Consumers Bancorp, Minerva, OH (CBKM)

A Third Case of Book-ish and 10x


If you follow Timyan Bank Alert closely, you know I'm on a roll with my last few community bank stock reviews.

Consumers National Bank is another well-run bank where you can buy shares at book value, 10x earnings, or both, and reasonably anticipate doubling your money in three or four years.

By 2024, CBKM should have a book value near $28, be earning $2.50 per share, and supporting a stock price in the low $30s.

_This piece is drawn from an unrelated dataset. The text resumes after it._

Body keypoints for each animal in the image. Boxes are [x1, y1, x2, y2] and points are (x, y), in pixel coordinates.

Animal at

Disclosure: As of this posting, I own shares of CBKM and may subsequently either dispose of them or purchase more.


Prospective Buyers

Consumers National Bank has booked dominant share of the deposit market in eleven towns largely uncovered by these three neighboring banks.

Farmers National Banc, Canfield, OH (FMNB)
F.N.B Corp, Pittsburgh, PA (FNB)
Northwest Bancshares, Warren, PA (NWBI)

Financial Snapshot
as of 09/30/2019

Total assets:
$565M
Tangible book value per share:   
$19.30
NPAs to assets:
0.16%
Price to book:
97.9%
Market cap:
$51.9M
Dividend yield:
2.86%
Trailing 12-month ROA:
1.01%
Trailing 12-month ROE:
11.1%

The Crew

Laurie L. McClellan, Chairman
Ralph Lober II, President and CEO
James V. Hanna, Former Director, largest shareholder

The Skinny

I love America's community banks — old and new, big and small, urban and rural. I love the stories of their foundings and failings, the scoundrels and the luminaries, the communities they serve. And I love the opportunity community banks continue to spell for all of their stakeholders.

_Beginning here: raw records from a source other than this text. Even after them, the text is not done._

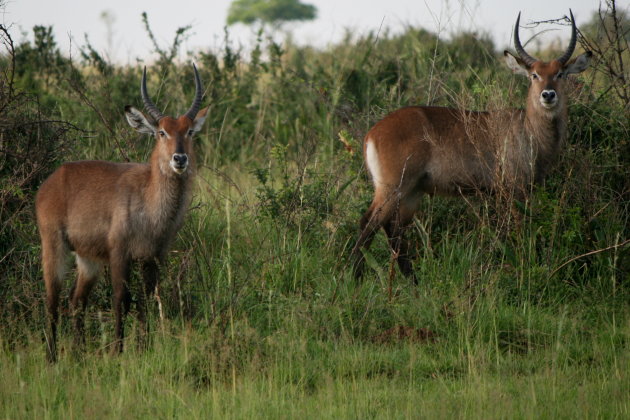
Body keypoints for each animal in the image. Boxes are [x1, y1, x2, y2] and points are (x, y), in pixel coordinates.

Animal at [36, 64, 210, 360]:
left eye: (189, 132)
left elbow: (145, 301)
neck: (151, 206)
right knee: (52, 300)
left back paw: (79, 354)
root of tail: (54, 178)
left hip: (88, 259)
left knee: (76, 300)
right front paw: (118, 352)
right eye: (161, 132)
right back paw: (52, 357)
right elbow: (121, 299)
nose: (179, 159)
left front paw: (143, 349)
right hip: (54, 245)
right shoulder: (120, 253)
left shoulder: (153, 257)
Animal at [354, 11, 596, 282]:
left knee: (393, 231)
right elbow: (520, 229)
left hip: (411, 193)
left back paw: (412, 283)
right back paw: (355, 278)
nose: (548, 95)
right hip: (393, 187)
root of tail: (372, 132)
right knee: (368, 224)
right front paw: (524, 266)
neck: (528, 129)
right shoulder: (514, 189)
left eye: (560, 73)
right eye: (534, 74)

Consumers National Bank was founded in Minerva, Ohio in 1965 by the fathers of two of today's leading characters, Laurie McClellan and James Hanna. Minerva is on the edge of the Utica Shale drilling area where manufacturers Willard and Isaac Pennock patented the United States’ first steel railroad car in the nineteenth century.

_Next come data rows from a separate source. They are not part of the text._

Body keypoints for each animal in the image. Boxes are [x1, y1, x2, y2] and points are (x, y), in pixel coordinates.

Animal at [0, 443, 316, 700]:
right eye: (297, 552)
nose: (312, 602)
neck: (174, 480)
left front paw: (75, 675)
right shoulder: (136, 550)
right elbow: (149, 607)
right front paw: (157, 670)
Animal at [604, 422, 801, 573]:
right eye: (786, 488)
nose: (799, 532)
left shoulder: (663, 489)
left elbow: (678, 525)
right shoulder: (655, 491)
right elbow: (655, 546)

From a bank stocks investment standpoint, however, I see only four particularly noteworthy characteristics of Consumers Bancorp:
  1. Credit underwriting at Consumers National Bank is so good that NPAs never even got to 2% during the Great Recession. This bank has good operators.
  2. Consumers has a low 85 bps cost of deposits — 42% of its deposits are transaction accounts.
  3. The bank holds dominant marketshare in a larger than typical number of towns. Eleven of Consumers Bancorp's soon-to-be 18 branches are the leading bank in town. 
  4. CBKM is cheap. The average bank of this size trades at 125% of book and 12x earnings, where Consumers Bancorp is trading at less than book and just 10x earnings.
One recent episode in the CBKM story gives me pause:

Consumers Bancorp has agreed to pay 129% of book value to acquire Peoples National Bank of Mount Pleasant. Peoples is the only bank in three tiny towns, but why pay a premium for someone else’s bank when you can buy back shares in your own at a discount? Especially, when your shareholders who paid $15.25 for new shares in 2013 have seen very little return.

I'm hoping the next chapter reveals that Consumers Bancorp's acquisition of Peoples National Bank was part of a strategic plan to build the bank to a level more attractive to acquisitive suitors.